[[ Data extracts open ]]

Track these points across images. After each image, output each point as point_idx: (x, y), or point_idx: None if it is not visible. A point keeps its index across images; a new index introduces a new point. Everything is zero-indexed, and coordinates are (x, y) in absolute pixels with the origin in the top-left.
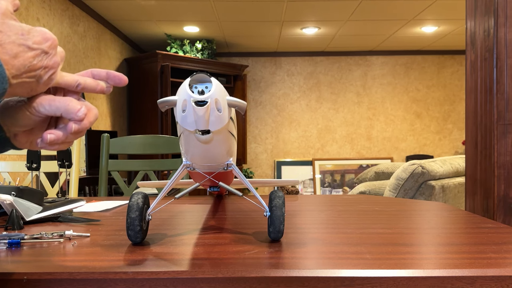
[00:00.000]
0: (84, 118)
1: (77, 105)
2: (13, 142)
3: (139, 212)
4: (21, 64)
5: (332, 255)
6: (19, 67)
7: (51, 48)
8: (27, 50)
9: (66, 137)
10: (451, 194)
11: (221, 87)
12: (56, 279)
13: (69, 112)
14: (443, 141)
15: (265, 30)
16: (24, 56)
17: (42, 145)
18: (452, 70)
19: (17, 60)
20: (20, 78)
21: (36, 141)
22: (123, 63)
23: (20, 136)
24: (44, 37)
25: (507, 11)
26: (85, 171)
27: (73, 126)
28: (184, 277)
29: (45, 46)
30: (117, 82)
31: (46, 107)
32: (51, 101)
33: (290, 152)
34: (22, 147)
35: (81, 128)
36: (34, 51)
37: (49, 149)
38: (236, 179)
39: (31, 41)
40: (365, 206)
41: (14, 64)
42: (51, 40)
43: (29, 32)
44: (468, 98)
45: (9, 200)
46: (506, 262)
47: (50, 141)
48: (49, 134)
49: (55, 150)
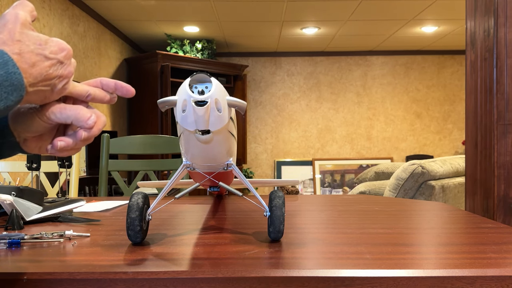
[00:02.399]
0: (94, 126)
1: (87, 113)
2: (23, 146)
3: (139, 212)
4: (38, 73)
5: (332, 255)
6: (36, 75)
7: (66, 58)
8: (44, 59)
9: (75, 144)
10: (451, 194)
11: (221, 87)
12: (56, 279)
13: (79, 120)
14: (443, 141)
15: (265, 30)
16: (41, 66)
17: (52, 151)
18: (452, 70)
19: (34, 69)
20: (36, 86)
21: (45, 146)
22: (123, 63)
23: (30, 141)
24: (60, 48)
25: (507, 11)
26: (85, 171)
27: (83, 133)
28: (184, 277)
29: (60, 56)
30: (124, 94)
31: (57, 114)
32: (62, 109)
33: (290, 152)
34: (31, 151)
35: (90, 136)
36: (50, 61)
37: (58, 155)
38: (236, 179)
39: (48, 51)
40: (365, 206)
41: (32, 72)
42: (67, 50)
43: (46, 42)
44: (468, 98)
45: (9, 200)
46: (506, 262)
47: (61, 148)
48: (59, 142)
49: (63, 156)
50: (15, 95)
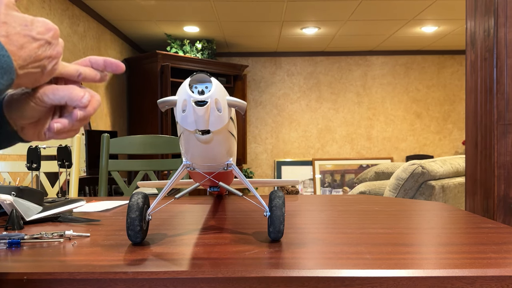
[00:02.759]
0: (88, 105)
1: (80, 92)
2: (21, 135)
3: (139, 212)
4: (27, 55)
5: (332, 255)
6: (25, 57)
7: (53, 38)
8: (32, 40)
9: (72, 125)
10: (451, 194)
11: (221, 87)
12: (56, 279)
13: (73, 99)
14: (443, 141)
15: (265, 30)
16: (30, 47)
17: (49, 135)
18: (452, 70)
19: (23, 51)
20: (26, 68)
21: (43, 132)
22: (123, 63)
23: (27, 128)
24: (46, 28)
25: (507, 11)
26: (85, 171)
27: (78, 113)
28: (184, 277)
29: (48, 36)
30: (114, 70)
31: (50, 96)
32: (54, 90)
33: (290, 152)
34: (30, 139)
35: (86, 115)
36: (38, 42)
37: (56, 138)
38: (236, 179)
39: (35, 31)
40: (365, 206)
41: (21, 55)
42: (54, 30)
43: (32, 23)
44: (468, 98)
45: (9, 200)
46: (506, 262)
47: (57, 130)
48: (55, 123)
49: (62, 139)
50: (5, 78)
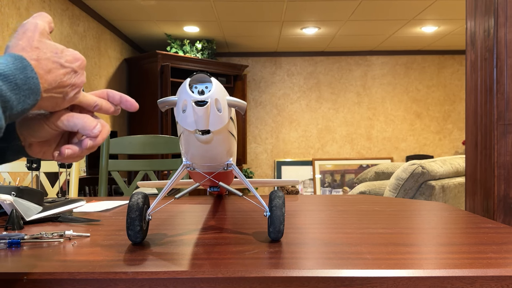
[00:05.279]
0: (99, 135)
1: (93, 123)
2: (27, 151)
3: (139, 212)
4: (53, 80)
5: (332, 255)
6: (51, 82)
7: (80, 68)
8: (59, 67)
9: (81, 152)
10: (451, 194)
11: (221, 87)
12: (56, 279)
13: (86, 128)
14: (443, 141)
15: (265, 30)
16: (56, 73)
17: (58, 158)
18: (452, 70)
19: (50, 76)
20: (50, 92)
21: (49, 152)
22: (123, 63)
23: (34, 146)
24: (75, 57)
25: (507, 11)
26: (85, 171)
27: (88, 142)
28: (184, 277)
29: (75, 65)
30: (128, 107)
31: (65, 122)
32: (69, 117)
33: (290, 152)
34: (35, 156)
35: (95, 144)
36: (65, 69)
37: (63, 162)
38: (236, 179)
39: (64, 59)
40: (365, 206)
41: (47, 78)
42: (81, 60)
43: (62, 51)
44: (468, 98)
45: (9, 200)
46: (506, 262)
47: (68, 156)
48: (67, 149)
49: (67, 162)
50: (31, 98)
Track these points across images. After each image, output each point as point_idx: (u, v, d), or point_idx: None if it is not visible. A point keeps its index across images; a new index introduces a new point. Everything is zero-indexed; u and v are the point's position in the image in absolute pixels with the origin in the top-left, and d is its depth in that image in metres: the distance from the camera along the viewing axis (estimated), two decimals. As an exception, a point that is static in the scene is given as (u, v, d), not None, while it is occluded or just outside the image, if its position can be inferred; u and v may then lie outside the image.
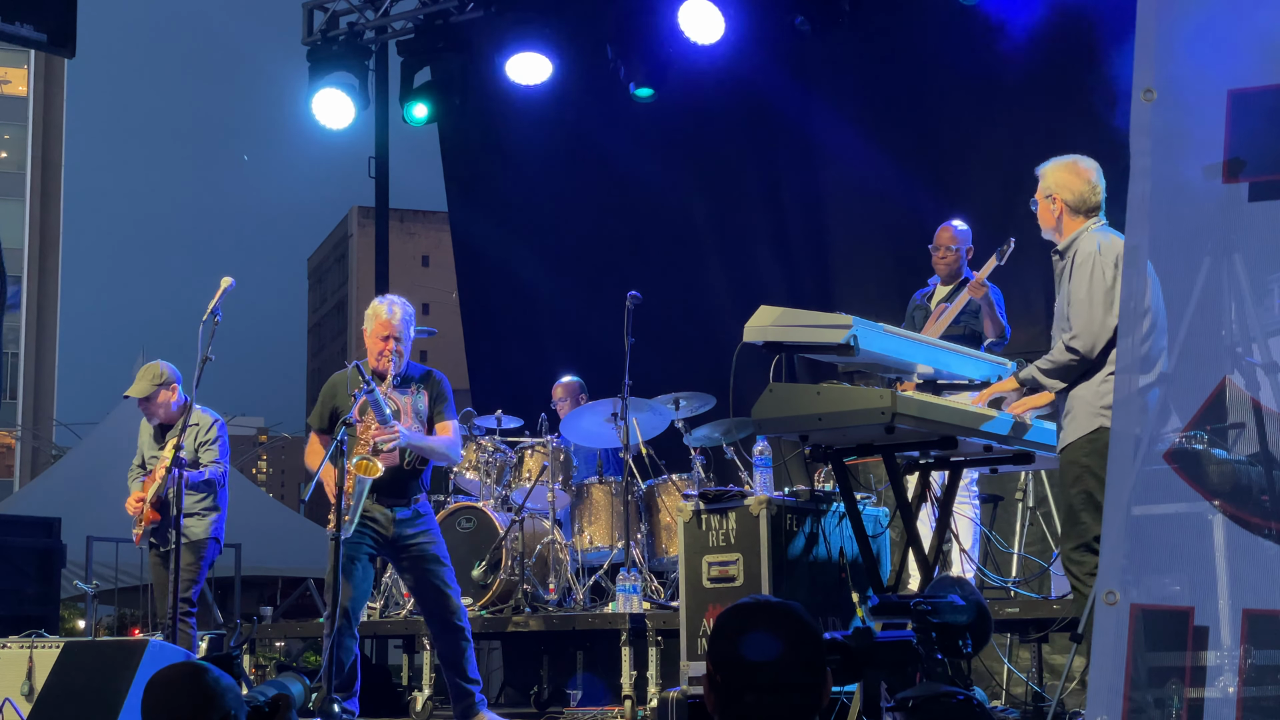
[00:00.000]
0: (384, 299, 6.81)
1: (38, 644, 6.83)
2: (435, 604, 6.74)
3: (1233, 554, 3.39)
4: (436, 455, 6.79)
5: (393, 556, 6.82)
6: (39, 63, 52.16)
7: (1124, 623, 3.31)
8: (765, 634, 2.65)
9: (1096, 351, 5.17)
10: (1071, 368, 5.24)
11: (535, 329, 12.16)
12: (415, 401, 6.76)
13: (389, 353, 6.66)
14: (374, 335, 6.73)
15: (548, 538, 8.84)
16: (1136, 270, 3.53)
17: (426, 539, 6.73)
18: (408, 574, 6.85)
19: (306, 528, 19.18)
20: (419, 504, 6.77)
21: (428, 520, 6.80)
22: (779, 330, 5.41)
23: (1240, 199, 3.44)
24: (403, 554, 6.73)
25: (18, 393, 50.31)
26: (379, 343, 6.70)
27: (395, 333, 6.68)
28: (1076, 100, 8.73)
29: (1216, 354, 3.49)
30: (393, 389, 6.69)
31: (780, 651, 2.64)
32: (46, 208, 52.79)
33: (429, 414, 6.79)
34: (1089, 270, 5.20)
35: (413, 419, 6.71)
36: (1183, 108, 3.52)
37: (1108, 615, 3.33)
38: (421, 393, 6.79)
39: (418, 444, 6.63)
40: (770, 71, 10.56)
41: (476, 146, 12.55)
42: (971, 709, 3.97)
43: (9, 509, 17.92)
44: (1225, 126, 3.47)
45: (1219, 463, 3.45)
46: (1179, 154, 3.53)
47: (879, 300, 9.39)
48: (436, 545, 6.76)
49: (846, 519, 6.32)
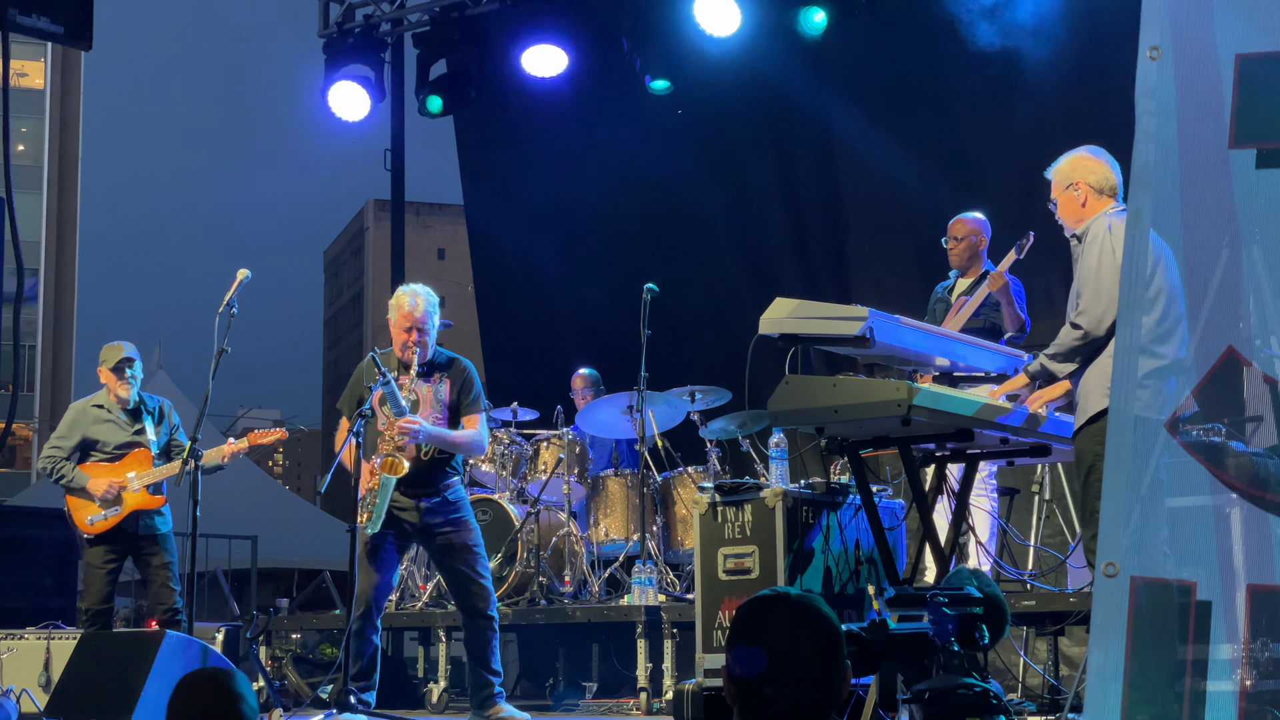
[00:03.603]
0: (407, 288, 6.75)
1: (54, 635, 6.86)
2: (464, 592, 6.70)
3: (1240, 532, 3.38)
4: (460, 448, 6.76)
5: (424, 544, 6.78)
6: (56, 56, 52.34)
7: (1124, 595, 3.29)
8: (785, 626, 2.65)
9: (1104, 328, 5.12)
10: (1078, 347, 5.21)
11: (551, 322, 12.16)
12: (437, 390, 6.71)
13: (412, 343, 6.62)
14: (397, 326, 6.68)
15: (563, 530, 8.84)
16: (1140, 232, 3.49)
17: (456, 527, 6.68)
18: (438, 561, 6.83)
19: (323, 520, 19.21)
20: (449, 491, 6.71)
21: (459, 507, 6.72)
22: (795, 322, 5.39)
23: (1248, 165, 3.41)
24: (433, 541, 6.70)
25: (35, 385, 50.51)
26: (402, 334, 6.65)
27: (419, 323, 6.63)
28: (1097, 91, 8.70)
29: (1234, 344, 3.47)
30: (416, 379, 6.66)
31: (800, 644, 2.63)
32: (64, 201, 52.97)
33: (456, 404, 6.74)
34: (1098, 248, 5.18)
35: (433, 408, 6.67)
36: (1190, 69, 3.48)
37: (1107, 587, 3.31)
38: (444, 381, 6.74)
39: (438, 438, 6.60)
40: (786, 63, 10.54)
41: (492, 139, 12.54)
42: (988, 701, 3.96)
43: (26, 501, 17.98)
44: (1233, 91, 3.44)
45: (1236, 455, 3.44)
46: (1184, 117, 3.49)
47: (895, 292, 9.36)
48: (468, 533, 6.70)
49: (862, 511, 6.31)
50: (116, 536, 7.95)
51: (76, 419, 8.14)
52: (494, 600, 6.74)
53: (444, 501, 6.68)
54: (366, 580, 6.56)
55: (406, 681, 9.37)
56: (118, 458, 7.99)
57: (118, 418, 8.06)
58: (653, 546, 8.53)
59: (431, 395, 6.69)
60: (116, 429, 8.05)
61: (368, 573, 6.56)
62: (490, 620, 6.69)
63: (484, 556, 6.77)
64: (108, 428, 8.05)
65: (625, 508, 8.85)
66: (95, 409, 8.11)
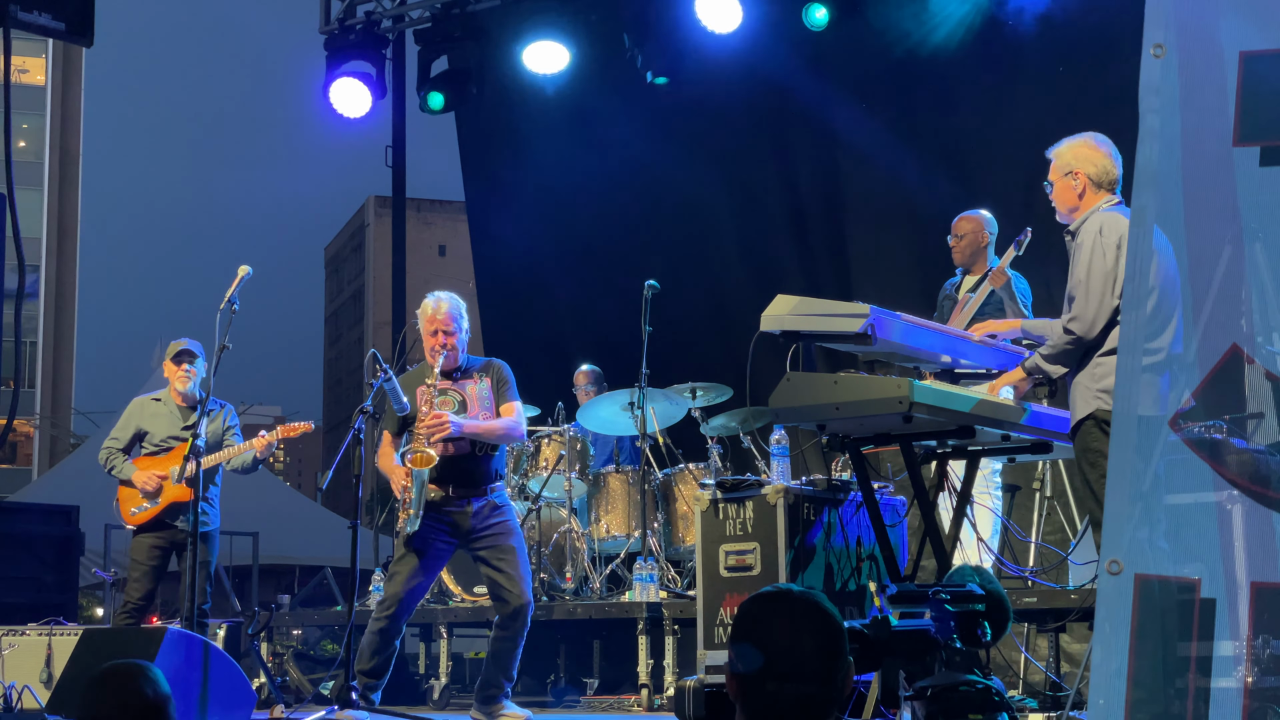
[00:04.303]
0: (432, 295, 6.82)
1: (56, 631, 6.85)
2: (503, 594, 6.62)
3: (1245, 529, 3.37)
4: (497, 436, 6.73)
5: (467, 547, 6.73)
6: (57, 52, 52.32)
7: (1128, 592, 3.28)
8: (787, 623, 2.65)
9: (1095, 333, 5.13)
10: (1070, 351, 5.22)
11: (552, 318, 12.15)
12: (480, 390, 6.75)
13: (439, 347, 6.66)
14: (425, 332, 6.75)
15: (564, 526, 8.85)
16: (1143, 231, 3.48)
17: (502, 530, 6.65)
18: (483, 563, 6.78)
19: (324, 516, 19.24)
20: (495, 494, 6.71)
21: (505, 511, 6.71)
22: (796, 319, 5.39)
23: (1252, 163, 3.40)
24: (477, 545, 6.65)
25: (36, 381, 50.52)
26: (430, 338, 6.71)
27: (445, 326, 6.68)
28: (1099, 86, 8.69)
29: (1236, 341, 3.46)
30: (454, 382, 6.70)
31: (802, 640, 2.64)
32: (64, 197, 52.97)
33: (498, 399, 6.80)
34: (1089, 251, 5.17)
35: (482, 406, 6.71)
36: (1194, 67, 3.47)
37: (1111, 585, 3.30)
38: (484, 380, 6.79)
39: (472, 429, 6.59)
40: (788, 60, 10.54)
41: (494, 135, 12.54)
42: (990, 697, 3.96)
43: (27, 497, 18.01)
44: (1237, 88, 3.43)
45: (1238, 452, 3.43)
46: (1188, 114, 3.48)
47: (897, 289, 9.35)
48: (512, 536, 6.67)
49: (864, 508, 6.31)
50: (162, 531, 7.94)
51: (133, 412, 8.23)
52: (531, 607, 6.62)
53: (490, 504, 6.67)
54: (406, 582, 6.54)
55: (408, 678, 9.38)
56: (165, 450, 8.00)
57: (172, 411, 8.10)
58: (654, 543, 8.54)
59: (477, 395, 6.73)
60: (168, 423, 8.08)
61: (409, 574, 6.54)
62: (522, 626, 6.60)
63: (526, 561, 6.72)
64: (160, 421, 8.10)
65: (626, 504, 8.85)
66: (153, 402, 8.20)
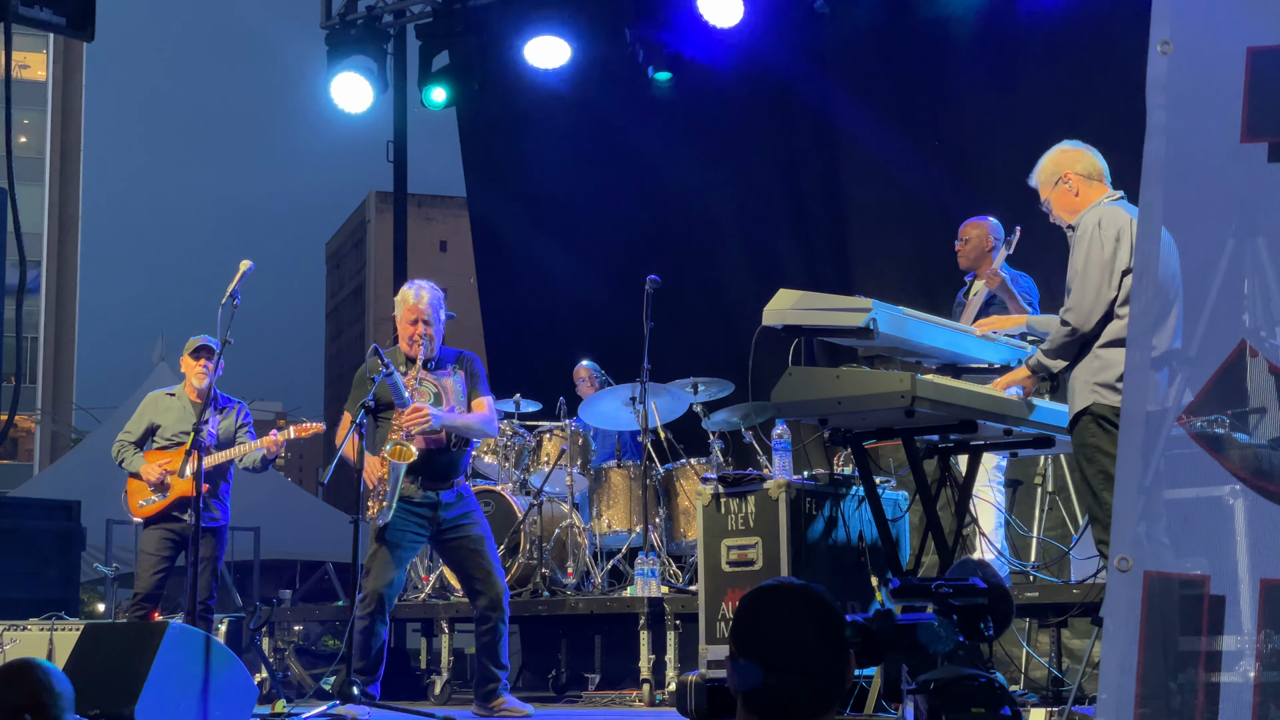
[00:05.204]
0: (411, 284, 6.84)
1: (58, 626, 6.87)
2: (478, 586, 6.70)
3: (1252, 524, 3.36)
4: (473, 432, 6.80)
5: (436, 541, 6.78)
6: (58, 47, 52.32)
7: (1137, 589, 3.27)
8: (789, 617, 2.65)
9: (1091, 324, 5.11)
10: (1068, 344, 5.20)
11: (553, 313, 12.15)
12: (455, 383, 6.78)
13: (418, 336, 6.69)
14: (403, 320, 6.77)
15: (566, 521, 8.84)
16: (1151, 228, 3.47)
17: (470, 520, 6.73)
18: (452, 556, 6.82)
19: (325, 511, 19.21)
20: (460, 486, 6.77)
21: (469, 502, 6.80)
22: (798, 314, 5.38)
23: (1259, 159, 3.39)
24: (447, 537, 6.71)
25: (37, 377, 50.55)
26: (408, 327, 6.73)
27: (423, 315, 6.70)
28: (1101, 82, 8.68)
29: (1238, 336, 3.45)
30: (430, 373, 6.71)
31: (804, 634, 2.63)
32: (65, 192, 52.99)
33: (469, 393, 6.82)
34: (1087, 243, 5.16)
35: (456, 400, 6.74)
36: (1201, 63, 3.46)
37: (1120, 582, 3.29)
38: (459, 373, 6.82)
39: (451, 423, 6.63)
40: (789, 55, 10.53)
41: (495, 131, 12.53)
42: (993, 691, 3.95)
43: (29, 492, 17.99)
44: (1244, 84, 3.41)
45: (1241, 446, 3.43)
46: (1196, 111, 3.47)
47: (898, 284, 9.36)
48: (480, 526, 6.76)
49: (866, 503, 6.31)
50: (172, 524, 7.93)
51: (146, 406, 8.21)
52: (506, 594, 6.76)
53: (459, 496, 6.74)
54: (381, 576, 6.55)
55: (409, 673, 9.38)
56: (175, 445, 7.98)
57: (185, 406, 8.06)
58: (655, 538, 8.54)
59: (452, 388, 6.75)
60: (180, 417, 8.03)
61: (384, 567, 6.56)
62: (502, 615, 6.70)
63: (495, 551, 6.81)
64: (172, 415, 8.06)
65: (628, 499, 8.85)
66: (167, 396, 8.17)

[[ Data extracts closed ]]

■ Task directions: Copy exactly, and only, the lines from the first entry through the line holding "13: (69, 112)", both ends included, leaving out every picture.

■ Expected output:
Track these points across images. After each image, output each point as point_idx: (x, y), or point_idx: None if it is not visible. A point keeps its index across images; a new index introduces a new point. Everything is zero-indexed, and coordinates are (x, y) in absolute pixels with the origin in the top-left.
[00:00.000]
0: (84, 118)
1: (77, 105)
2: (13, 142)
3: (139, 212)
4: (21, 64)
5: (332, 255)
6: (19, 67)
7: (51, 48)
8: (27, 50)
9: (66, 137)
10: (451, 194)
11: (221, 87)
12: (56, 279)
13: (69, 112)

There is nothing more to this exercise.